Rental demand falls to six-year low as supply improves

Britain’s rental market is continuing to cool as a sharp drop in demand and a modest improvement in supply take the heat out of what has been one of the most strained parts of the housing sector.

Zoopla’s latest Rental Market Report shows annual rental growth slowing to 2.2% at the end of October, down from 3.3% a year earlier and well below the double-digit increases seen during the post-pandemic surge. Average monthly rent now stands at £1,320, just £30 higher than a year ago.
The shift in market balance is being driven by a 20% fall in demand for rented homes over the past 12 months.

Zoopla attributes this to two factors: a steep decline in net migration, with provisional ONS estimates showing a 78% reduction between June 2023 and June 2025 and improving mortgage affordability that is drawing more first-time buyers into home ownership.

FIRST-TIME BUYER ACTIVITY UP

The report forecasts that the number of first-time buyer purchases will rise by about 20% this year – a trend that directly reduces demand for rental properties.

As more tenants move into ownership, the number of homes available to rent has risen by 15% year on year.

Estate agency branches now have an average of 14 rental listings, up from a low of eight in 2022, although still below the pre-pandemic norm of 17.

Properties are also taking longer to let, another sign of cooling conditions.
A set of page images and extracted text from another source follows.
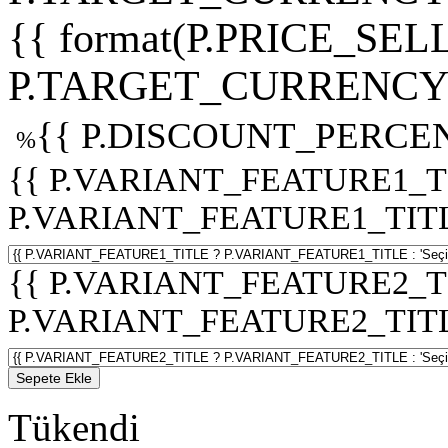
{{ format(P.PRICE_SELL
P.TARGET_CURRENCY 
{{ P.DISCOUNT_PERCEN
%
{{ P.VARIANT_FEATURE1_T
P.VARIANT_FEATURE1_TITLE :
{{ P.VARIANT_FEATURE2_T
P.VARIANT_FEATURE2_TITLE :
Sepete Ekle
Tükendi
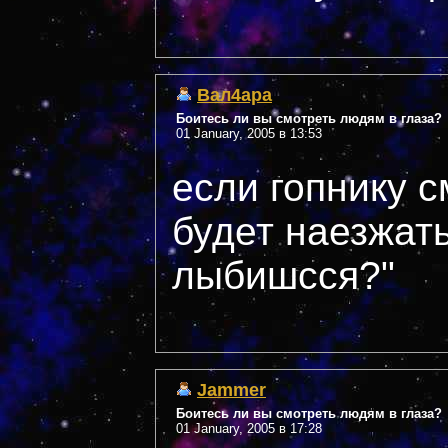
Вал4ара
Боитесь ли вы смотреть людям в глаза?
01 January, 2005 в 13:53
если гопнику с
будет наезжать
лыбишсся?"
Jammer
Боитесь ли вы смотреть людям в глаза?
01 January, 2005 в 17:28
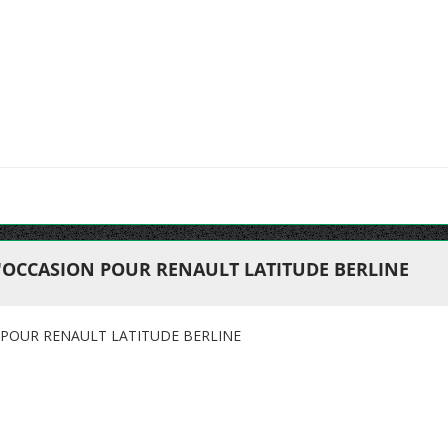
'OCCASION POUR RENAULT LATITUDE BERLINE
 POUR RENAULT LATITUDE BERLINE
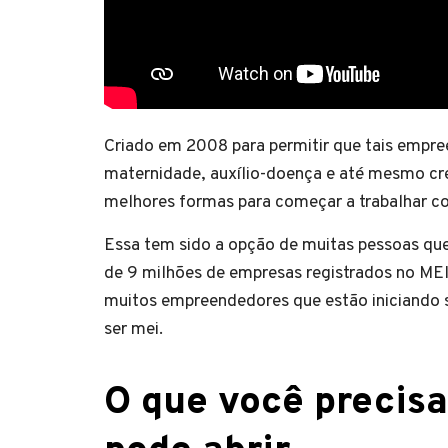
Criado em 2008 para permitir que tais empre
maternidade, auxílio-doença e até mesmo cré
melhores formas para começar a trabalhar co
Essa tem sido a opção de muitas pessoas que
de 9 milhões de empresas registrados no MEI
muitos empreendedores que estão iniciando
ser mei.
O que você precis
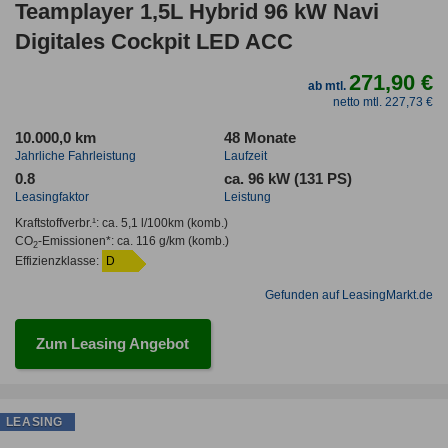
Teamplayer 1,5L Hybrid 96 kW Navi
Digitales Cockpit LED ACC
271,90 €
ab mtl.
netto mtl. 227,73 €
10.000,0 km
48 Monate
Jahrliche Fahrleistung
Laufzeit
0.8
ca. 96 kW (131 PS)
Leasingfaktor
Leistung
Kraftstoffverbr.¹:
ca. 5,1 l/100km
(komb.)
CO
-Emissionen*
:
ca. 116 g/km
(komb.)
2
Effizienzklasse:
D
Gefunden auf LeasingMarkt.de
Zum Leasing Angebot
LEASING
The average time to rent has increased to 17 days, 18% longer than a year ago and 42% higher than during the pandemic-era demand surge.

AROUND THE REGIONS

Every region of the UK has seen letting times lengthen, from 14 days in Scotland to 19 days in the West Midlands. Zoopla expects the trend to exert downward pressure on rental growth through 2026.

Growth is now strongest in the UK’s more affordable regions, where there is greater financial headroom for increases.

Rents are rising fastest in the North East (4.5%) and North West (3.2%), while London (1.6%), the West Midlands (1.7%) and Scotland (1.7%) are seeing the slowest growth.

Local markets are diverging sharply. Birmingham and Dundee have recorded annual declines in new-let rents of 1.5% and 1% respectively.

At the other end of the scale, Carlisle (up 8.1%), Chester (7.4%) and Motherwell (7%) are seeing the strongest increases. These disparities, Zoopla says, reflect the intersection of local incomes, affordability constraints and the pace at which supply is returning to the market.

BARRIER TO ENTRY

Richard Donnell (main picture, inset), Executive Director at Zoopla, says: “The rental market has made a big stride back towards normality over 2025 after a prolonged period of sky-high demand and a lack of homes for rent.

“This is welcome relief for renters who can expect to see a greater choice of homes, slower rent increases and a less competitive market.

“However, the high costs of buying a home remain a barrier to many renters, which will support demand for renting over 2026. While there are signs that landlords are buying homes again, we do not expect a big increase in supply, meaning rents are set to increase by 2.5% over 2026.”

UPWARD RENTS
Adam Jennings, Chestertons
Adam Jennings, Chestertons

Adam Jennings, Head of Lettings at Chestertons, adds: “Since the Budget, more aspiring first-time buyers are taking the necessary steps towards homeownership, which is further boosted by the current choice of mortgage deals.

“This has somewhat dampened demand for rental properties in some parts of the country and could result in rent levels remaining fairly balanced in 2026.

“That being said, if the sales market improves, some landlords may sell rental properties they had previously held back, potentially reducing rental supply. Combined with the ongoing strong tenant demand, particularly in London, this could cause rents to resume their upward trajectory.”